Importantly not only has overall production risen to a new high; local processing capacity has been significantly improved too as COCOBOD targets processing half of total 2025. Again this requires astute financial juggling; the Board sells to local processors at a cheaper price than it gets from exports of raw beans, in order to make local processors such as chocolate makers internationally price competitive. Thus COCOBOD sacrifices its own revenues to ensure the growth of one of Ghana’s potentially most internationally competitive industries.
But COCOBOD is embarking on a fundamental, more sustainable financial model. By helping farmers to triple their productivity, it will enable farmers to pay for their production inputs and services at commercial, rather than subsidized rates and still enjoy bigger profitability than hitherto. In turn this will make COCOBOD ‘s finances more sustainable.
The first tranche of at least half of the total loan amount is expected to be received by Ghana between October 2 – 4, just as the new cocoa season begins. The monies are coming at a most opportune time; Ghana’s ongoing strong economic rebound after a recession during part of 2020 has significantly increased demand for foreign exchange and this led to an unusual depreciation of the cedi against the US dollar, of 1.6 percent between July and mid September this year. Part of the cocoa loan proceeds will be used to beef up gross international reserves thus reassuring the local forex market of availability of forex, and the BoG may decide to increase the amount it puts up for sale on its fortnightly forward forex auction too, to discourage currency speculators from taking positions against the cedi for profit.
President Nana Akufo Addo has revealed that government plans to increase the guaranteed cocoa price it pays to farmers during the upcoming growing season by 28 percent, in line with an expected rise in neighbouring Ivory Coast.
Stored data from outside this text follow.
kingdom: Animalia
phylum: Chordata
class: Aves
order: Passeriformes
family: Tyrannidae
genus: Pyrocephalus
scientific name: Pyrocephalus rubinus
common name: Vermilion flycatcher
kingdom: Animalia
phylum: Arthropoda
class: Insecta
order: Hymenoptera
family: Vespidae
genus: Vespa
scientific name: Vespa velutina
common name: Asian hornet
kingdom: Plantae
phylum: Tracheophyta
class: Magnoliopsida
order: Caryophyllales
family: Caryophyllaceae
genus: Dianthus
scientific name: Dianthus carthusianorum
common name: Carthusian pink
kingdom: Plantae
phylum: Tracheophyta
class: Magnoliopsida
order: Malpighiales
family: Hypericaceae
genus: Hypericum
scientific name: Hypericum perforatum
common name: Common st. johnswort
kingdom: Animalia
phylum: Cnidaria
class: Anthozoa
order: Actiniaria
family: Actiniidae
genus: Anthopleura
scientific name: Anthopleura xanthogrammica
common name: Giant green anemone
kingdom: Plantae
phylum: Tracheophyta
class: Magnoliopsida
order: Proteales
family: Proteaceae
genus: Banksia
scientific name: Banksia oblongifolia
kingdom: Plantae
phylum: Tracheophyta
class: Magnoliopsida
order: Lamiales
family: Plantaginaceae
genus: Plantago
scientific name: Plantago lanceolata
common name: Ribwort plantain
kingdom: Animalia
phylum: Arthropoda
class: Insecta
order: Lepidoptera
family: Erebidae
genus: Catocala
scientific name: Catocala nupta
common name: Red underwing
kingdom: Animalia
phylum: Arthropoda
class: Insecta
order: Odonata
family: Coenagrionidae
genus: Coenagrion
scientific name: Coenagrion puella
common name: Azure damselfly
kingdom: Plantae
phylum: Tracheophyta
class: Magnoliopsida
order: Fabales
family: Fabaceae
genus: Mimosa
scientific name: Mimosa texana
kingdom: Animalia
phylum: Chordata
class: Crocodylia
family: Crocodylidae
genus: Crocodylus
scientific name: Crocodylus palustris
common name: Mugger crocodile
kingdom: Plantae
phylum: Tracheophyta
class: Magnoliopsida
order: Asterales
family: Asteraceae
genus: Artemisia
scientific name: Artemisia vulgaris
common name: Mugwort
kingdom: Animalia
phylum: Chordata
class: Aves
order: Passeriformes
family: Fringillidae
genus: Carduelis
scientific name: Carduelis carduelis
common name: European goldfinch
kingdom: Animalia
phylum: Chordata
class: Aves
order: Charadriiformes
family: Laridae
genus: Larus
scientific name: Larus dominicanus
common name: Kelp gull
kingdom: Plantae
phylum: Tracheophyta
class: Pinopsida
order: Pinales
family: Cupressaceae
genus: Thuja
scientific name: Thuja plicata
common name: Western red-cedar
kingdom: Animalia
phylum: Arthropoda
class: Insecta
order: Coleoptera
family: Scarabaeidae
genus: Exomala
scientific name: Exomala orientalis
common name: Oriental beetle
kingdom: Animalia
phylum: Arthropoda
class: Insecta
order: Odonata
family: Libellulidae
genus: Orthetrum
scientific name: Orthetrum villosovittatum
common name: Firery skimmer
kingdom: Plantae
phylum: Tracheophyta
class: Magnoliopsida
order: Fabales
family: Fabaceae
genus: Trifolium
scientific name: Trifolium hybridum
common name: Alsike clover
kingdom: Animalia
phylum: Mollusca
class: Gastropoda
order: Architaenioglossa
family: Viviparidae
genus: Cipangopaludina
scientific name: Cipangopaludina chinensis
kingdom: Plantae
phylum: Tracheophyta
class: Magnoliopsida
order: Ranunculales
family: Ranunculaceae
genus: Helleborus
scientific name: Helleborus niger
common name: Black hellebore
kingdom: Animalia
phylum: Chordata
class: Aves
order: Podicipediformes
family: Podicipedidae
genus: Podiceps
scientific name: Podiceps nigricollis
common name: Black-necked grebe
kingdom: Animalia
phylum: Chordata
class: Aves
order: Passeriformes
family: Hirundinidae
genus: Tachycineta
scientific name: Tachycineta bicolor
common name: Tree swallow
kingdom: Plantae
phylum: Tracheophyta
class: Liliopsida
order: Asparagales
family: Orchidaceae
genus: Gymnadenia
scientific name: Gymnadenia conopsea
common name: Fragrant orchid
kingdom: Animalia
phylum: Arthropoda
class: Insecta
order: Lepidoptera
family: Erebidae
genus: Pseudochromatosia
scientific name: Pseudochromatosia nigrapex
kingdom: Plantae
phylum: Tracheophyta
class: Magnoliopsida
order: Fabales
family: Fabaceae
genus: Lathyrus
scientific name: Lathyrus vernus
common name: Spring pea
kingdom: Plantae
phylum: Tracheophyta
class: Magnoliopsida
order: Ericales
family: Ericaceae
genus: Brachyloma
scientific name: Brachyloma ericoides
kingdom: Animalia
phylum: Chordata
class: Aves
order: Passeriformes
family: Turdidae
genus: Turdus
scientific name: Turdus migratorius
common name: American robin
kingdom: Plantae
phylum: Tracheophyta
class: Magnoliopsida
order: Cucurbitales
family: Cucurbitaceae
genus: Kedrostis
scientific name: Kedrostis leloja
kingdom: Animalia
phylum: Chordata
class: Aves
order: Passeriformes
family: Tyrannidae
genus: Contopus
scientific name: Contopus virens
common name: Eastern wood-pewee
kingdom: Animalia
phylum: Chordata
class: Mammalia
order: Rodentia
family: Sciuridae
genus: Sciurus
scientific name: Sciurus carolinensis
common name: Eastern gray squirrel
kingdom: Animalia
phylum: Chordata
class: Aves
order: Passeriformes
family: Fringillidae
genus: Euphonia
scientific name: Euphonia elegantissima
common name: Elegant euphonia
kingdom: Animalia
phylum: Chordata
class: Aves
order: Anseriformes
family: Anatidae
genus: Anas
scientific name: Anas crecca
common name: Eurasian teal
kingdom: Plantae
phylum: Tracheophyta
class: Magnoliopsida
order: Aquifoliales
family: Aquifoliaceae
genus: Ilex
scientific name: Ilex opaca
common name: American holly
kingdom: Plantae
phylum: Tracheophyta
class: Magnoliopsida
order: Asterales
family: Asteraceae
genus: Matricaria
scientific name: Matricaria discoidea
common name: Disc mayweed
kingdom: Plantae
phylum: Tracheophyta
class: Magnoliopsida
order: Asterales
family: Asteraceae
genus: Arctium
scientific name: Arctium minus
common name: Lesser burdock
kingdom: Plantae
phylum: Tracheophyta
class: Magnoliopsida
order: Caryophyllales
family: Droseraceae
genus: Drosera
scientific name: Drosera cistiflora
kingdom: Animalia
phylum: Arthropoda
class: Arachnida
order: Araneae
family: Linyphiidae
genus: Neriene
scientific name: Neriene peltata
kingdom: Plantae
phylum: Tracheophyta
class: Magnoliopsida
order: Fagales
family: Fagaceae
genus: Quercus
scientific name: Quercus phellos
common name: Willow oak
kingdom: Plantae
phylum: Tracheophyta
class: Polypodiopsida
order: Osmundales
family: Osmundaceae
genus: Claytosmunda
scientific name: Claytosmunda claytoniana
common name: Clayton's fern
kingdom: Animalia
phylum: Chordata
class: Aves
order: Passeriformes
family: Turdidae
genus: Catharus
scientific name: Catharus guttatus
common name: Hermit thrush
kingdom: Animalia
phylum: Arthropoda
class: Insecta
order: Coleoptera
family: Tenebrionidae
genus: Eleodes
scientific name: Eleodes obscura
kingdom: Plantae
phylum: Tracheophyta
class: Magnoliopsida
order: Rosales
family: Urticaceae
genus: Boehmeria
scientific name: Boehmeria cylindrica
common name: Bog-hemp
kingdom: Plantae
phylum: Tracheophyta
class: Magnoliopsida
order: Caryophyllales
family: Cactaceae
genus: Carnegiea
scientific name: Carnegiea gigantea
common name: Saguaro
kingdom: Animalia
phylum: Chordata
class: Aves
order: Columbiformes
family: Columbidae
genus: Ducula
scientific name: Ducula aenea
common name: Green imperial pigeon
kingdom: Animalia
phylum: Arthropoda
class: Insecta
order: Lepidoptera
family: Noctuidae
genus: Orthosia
This the same increase implemented for the just ended 2020/21 crop season, the first rise in several years, because global market prices have been shaky.
The price rises are largely due to implementation by the two governments of a price floor of $2,600 per tonne and a Living Income Differential (LID) of $400 per tonne, meant to tackle poverty among farmers.
The two countries account for over 60% of global cocoa bean production.